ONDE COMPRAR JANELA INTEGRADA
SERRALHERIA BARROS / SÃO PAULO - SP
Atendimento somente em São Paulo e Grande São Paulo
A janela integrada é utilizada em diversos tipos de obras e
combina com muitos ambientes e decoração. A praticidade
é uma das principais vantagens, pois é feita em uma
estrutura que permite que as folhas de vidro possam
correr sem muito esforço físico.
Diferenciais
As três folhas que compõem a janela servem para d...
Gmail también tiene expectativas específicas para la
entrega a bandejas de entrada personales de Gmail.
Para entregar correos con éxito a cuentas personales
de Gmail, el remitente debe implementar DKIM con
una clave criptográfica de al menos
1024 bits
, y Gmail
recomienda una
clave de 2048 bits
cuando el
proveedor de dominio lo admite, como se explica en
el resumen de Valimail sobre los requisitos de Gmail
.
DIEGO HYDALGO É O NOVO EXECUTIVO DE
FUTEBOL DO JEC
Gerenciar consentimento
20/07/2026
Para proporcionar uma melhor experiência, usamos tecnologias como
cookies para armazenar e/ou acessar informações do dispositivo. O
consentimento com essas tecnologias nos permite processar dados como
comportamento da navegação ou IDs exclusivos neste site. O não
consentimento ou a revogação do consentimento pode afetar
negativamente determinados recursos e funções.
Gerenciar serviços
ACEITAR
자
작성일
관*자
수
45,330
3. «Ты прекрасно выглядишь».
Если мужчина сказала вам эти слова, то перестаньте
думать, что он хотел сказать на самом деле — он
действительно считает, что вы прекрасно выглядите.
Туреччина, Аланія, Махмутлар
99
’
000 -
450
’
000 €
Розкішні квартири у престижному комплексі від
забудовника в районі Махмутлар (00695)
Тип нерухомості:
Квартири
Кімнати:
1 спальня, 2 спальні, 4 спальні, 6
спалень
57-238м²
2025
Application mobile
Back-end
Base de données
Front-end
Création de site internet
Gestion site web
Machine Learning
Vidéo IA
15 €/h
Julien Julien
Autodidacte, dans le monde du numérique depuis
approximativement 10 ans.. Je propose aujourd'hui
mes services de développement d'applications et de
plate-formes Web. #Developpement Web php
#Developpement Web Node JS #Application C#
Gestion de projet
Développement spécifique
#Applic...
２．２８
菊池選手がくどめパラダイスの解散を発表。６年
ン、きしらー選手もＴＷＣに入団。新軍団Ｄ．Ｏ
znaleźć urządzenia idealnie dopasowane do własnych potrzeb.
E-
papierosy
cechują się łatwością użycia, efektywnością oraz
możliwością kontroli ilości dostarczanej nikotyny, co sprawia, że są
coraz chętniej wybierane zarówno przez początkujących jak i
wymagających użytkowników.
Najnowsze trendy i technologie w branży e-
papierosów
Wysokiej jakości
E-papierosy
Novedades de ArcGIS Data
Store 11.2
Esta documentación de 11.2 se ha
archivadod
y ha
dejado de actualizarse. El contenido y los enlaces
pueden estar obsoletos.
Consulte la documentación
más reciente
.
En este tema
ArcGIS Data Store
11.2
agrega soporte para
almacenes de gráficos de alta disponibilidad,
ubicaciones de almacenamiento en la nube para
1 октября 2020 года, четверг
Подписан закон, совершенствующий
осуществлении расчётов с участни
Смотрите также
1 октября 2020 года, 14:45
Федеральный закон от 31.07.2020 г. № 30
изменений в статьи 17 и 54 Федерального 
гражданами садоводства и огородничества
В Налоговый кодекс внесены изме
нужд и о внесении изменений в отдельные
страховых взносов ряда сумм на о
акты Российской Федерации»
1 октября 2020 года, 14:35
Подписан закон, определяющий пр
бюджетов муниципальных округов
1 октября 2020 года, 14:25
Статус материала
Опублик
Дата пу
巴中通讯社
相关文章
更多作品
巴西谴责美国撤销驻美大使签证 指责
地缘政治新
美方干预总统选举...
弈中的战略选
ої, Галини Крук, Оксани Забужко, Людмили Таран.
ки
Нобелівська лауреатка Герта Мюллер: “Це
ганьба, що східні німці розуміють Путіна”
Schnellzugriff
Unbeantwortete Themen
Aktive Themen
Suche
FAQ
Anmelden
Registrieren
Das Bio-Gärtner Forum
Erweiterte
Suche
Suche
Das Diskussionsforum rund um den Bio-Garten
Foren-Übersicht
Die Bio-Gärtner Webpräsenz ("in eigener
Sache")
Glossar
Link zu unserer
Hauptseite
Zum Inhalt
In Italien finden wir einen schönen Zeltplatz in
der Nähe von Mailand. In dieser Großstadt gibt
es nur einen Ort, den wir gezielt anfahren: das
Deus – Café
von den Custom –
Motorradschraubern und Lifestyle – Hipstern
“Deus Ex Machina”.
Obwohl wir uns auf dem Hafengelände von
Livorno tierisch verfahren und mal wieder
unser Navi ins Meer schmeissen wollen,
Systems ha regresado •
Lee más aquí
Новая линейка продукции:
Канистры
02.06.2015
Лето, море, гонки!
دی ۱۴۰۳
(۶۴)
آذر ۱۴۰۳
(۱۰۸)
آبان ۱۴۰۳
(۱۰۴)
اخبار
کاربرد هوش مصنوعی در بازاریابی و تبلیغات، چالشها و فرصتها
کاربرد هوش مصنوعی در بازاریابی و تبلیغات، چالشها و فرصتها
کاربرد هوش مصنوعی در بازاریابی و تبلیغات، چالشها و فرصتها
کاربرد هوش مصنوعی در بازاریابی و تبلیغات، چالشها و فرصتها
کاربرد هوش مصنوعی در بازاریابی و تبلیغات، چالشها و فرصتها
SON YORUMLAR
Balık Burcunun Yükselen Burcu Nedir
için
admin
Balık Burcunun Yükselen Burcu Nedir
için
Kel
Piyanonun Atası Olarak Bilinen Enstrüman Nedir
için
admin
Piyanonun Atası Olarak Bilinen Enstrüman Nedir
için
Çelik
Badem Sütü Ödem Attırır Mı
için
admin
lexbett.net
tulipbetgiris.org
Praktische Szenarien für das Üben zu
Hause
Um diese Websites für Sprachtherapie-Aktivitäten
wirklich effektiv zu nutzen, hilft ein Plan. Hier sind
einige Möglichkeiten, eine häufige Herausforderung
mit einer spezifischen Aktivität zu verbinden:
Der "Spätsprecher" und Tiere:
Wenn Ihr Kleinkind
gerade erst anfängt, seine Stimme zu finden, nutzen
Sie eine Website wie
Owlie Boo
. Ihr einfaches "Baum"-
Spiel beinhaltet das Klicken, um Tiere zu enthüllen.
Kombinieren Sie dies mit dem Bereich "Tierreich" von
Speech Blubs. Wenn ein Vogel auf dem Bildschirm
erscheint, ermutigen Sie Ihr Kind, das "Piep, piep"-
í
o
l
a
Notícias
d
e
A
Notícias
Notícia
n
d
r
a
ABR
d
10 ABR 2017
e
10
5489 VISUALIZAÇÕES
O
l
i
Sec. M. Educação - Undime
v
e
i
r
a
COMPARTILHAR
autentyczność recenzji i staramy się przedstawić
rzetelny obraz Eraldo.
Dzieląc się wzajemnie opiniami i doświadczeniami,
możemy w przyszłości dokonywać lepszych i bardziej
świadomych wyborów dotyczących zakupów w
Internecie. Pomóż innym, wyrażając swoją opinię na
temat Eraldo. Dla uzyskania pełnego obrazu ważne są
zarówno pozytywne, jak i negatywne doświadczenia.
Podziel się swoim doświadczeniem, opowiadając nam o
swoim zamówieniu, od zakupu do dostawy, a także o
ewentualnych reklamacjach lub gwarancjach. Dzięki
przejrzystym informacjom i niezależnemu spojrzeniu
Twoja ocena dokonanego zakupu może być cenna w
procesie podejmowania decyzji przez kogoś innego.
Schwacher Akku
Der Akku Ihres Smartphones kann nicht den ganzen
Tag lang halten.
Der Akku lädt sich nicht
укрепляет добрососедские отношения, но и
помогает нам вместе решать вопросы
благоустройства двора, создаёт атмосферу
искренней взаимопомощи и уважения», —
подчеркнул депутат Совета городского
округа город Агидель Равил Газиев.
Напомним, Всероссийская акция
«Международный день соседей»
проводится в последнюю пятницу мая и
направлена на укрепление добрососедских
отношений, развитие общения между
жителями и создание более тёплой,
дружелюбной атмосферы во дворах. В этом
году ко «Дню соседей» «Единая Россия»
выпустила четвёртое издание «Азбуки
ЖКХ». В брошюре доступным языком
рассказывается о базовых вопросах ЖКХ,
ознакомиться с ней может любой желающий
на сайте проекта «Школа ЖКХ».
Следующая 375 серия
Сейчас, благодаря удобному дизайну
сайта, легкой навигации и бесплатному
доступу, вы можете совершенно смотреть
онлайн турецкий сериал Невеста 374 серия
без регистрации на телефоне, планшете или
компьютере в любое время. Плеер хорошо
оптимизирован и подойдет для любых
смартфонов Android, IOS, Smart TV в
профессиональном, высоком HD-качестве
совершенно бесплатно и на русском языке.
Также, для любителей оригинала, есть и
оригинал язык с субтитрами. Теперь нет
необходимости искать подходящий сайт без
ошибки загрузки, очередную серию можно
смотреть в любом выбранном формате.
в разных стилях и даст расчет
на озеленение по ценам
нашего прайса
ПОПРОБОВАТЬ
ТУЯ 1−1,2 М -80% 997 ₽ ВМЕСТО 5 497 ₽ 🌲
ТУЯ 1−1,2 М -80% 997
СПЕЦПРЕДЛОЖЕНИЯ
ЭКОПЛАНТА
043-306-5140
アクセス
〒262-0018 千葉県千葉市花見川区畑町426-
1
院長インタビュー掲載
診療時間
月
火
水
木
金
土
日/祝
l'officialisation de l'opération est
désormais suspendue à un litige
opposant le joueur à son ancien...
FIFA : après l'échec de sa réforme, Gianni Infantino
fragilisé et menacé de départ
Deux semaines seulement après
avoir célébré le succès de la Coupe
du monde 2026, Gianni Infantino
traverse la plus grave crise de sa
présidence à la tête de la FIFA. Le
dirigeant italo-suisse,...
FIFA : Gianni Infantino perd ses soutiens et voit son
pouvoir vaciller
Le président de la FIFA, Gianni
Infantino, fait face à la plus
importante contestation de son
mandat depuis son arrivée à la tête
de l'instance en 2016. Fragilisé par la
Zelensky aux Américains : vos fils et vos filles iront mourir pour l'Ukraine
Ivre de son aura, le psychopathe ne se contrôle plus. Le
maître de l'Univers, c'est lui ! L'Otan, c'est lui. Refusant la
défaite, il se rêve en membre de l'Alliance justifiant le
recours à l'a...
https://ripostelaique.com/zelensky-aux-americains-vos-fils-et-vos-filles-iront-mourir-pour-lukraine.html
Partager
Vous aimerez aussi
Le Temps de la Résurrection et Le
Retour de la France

» **Task details**
Using the entries shown above, reproduce verbatim the lines from the line bearing "#Developpement Web Node JS #Application C#" to the line bearing "agrega soporte para", inclusive.

» **Answer for the task**
#Developpement Web Node JS #Application C#
Gestion de projet
Développement spécifique
#Applic...
２．２８
菊池選手がくどめパラダイスの解散を発表。６年
ン、きしらー選手もＴＷＣに入団。新軍団Ｄ．Ｏ
znaleźć urządzenia idealnie dopasowane do własnych potrzeb.
E-
papierosy
cechują się łatwością użycia, efektywnością oraz
możliwością kontroli ilości dostarczanej nikotyny, co sprawia, że są
coraz chętniej wybierane zarówno przez początkujących jak i
wymagających użytkowników.
Najnowsze trendy i technologie w branży e-
papierosów
Wysokiej jakości
E-papierosy
Novedades de ArcGIS Data
Store 11.2
Esta documentación de 11.2 se ha
archivadod
y ha
dejado de actualizarse. El contenido y los enlaces
pueden estar obsoletos.
Consulte la documentación
más reciente
.
En este tema
ArcGIS Data Store
11.2
agrega soporte para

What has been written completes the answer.